# Amiibo cards not working



## MoonPrincess (Jun 8, 2020)

So I’ve been having this problem for Two days now. I’m currently trying to invite a villager but when I go to scan the card It will either say “amiibo failed” or “That’s not an amiibo..” All my cards have worked until now. Everything is updated, I even tried them on my new leaf town and they work. I’ve tried restarting and re-syncing my joycon. I’m upset because I’ve only had this switch since March and It’s already giving me problems.  I wanted to know If anyone else was having this issue and any advice would be greatly appreciated, Thank you!


----------



## InstantNoodles (Jun 8, 2020)

Sorry to hear you're having issues with this  I've had this happen before and just kept trying the cards at different angles. I also wiped the joycon and it seems to work fine now.


----------



## Aleigh (Jun 8, 2020)

Have you tried cleaning your / using differe joycons? That might be the problem, hopefully it's not the switch itself


----------



## JKDOS (Jun 8, 2020)

If using the pro controller, try the joycons or vice-versa.

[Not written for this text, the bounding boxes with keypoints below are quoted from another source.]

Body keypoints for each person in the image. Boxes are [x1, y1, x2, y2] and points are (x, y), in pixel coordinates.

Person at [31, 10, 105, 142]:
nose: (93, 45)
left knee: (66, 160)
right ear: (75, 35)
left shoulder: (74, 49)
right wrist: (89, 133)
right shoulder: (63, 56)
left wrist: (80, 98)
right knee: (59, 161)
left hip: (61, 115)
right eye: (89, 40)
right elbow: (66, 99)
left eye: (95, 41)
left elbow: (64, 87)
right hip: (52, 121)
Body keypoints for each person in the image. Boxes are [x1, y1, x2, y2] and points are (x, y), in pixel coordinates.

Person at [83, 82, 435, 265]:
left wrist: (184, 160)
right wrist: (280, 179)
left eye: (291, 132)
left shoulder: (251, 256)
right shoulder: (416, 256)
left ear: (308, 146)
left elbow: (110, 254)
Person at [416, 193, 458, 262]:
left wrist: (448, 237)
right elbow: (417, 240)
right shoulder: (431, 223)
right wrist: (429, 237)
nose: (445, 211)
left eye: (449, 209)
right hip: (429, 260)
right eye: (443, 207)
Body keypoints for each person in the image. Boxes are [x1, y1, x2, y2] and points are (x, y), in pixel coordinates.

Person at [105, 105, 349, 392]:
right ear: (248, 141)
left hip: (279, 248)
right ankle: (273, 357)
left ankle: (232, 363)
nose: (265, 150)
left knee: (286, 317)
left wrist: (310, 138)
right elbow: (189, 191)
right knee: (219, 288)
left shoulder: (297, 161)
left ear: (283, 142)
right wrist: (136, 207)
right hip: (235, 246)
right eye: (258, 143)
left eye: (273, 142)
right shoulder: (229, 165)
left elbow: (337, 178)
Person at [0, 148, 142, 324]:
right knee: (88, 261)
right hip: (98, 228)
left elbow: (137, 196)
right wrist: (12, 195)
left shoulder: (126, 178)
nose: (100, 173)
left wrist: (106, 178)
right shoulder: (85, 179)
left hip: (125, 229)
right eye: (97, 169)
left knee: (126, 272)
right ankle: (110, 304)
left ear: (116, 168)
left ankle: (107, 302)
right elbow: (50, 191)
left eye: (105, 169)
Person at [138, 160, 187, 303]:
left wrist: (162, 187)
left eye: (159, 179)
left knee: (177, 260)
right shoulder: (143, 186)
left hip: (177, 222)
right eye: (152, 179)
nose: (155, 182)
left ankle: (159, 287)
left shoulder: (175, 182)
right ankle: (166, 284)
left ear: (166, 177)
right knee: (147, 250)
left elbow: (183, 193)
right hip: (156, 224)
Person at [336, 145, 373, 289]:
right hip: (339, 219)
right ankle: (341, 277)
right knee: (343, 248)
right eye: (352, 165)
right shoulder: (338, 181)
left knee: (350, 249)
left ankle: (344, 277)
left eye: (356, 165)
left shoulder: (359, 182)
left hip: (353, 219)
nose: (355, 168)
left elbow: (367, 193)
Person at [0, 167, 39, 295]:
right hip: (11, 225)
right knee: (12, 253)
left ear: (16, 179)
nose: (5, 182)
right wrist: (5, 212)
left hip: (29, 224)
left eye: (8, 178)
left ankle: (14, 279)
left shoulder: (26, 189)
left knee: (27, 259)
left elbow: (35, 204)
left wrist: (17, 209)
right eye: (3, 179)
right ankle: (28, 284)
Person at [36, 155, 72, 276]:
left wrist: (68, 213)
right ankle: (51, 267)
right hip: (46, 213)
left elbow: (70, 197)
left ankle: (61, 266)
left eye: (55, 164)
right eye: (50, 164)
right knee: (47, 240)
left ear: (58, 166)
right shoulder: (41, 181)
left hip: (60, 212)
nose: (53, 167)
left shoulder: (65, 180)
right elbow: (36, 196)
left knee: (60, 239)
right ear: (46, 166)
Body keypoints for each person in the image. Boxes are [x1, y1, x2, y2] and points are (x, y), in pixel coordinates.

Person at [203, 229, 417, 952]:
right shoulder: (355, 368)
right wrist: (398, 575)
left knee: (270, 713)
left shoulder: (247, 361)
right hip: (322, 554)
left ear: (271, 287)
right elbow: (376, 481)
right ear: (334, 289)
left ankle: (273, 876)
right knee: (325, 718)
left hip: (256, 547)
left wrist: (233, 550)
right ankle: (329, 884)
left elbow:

If you have an Android, there is a way you can scan the amiibos to verify they are readable.


----------



## MoonPrincess (Jun 8, 2020)

Thank you guys for the advice! I plan on getting a pro controller tomorrow so I'll let you know how It goes!


----------



## John Wick (Jun 8, 2020)

Out of curiosity, what card is it?


----------



## MoonPrincess (Jun 9, 2020)

John Wick said:


> Out of curiosity, what card is it?


Fushia’s card, I’ve used It before and It worked just fine, Same as all my other cards.


----------



## MoonPrincess (Jun 10, 2020)

Update guys! The pro-controller works and I can use amiibo again!  My joycon is probably the reason why It wasn't working, but I'm happy to say getting a pro-controller fixed that problem. Thanks everyone for the help


----------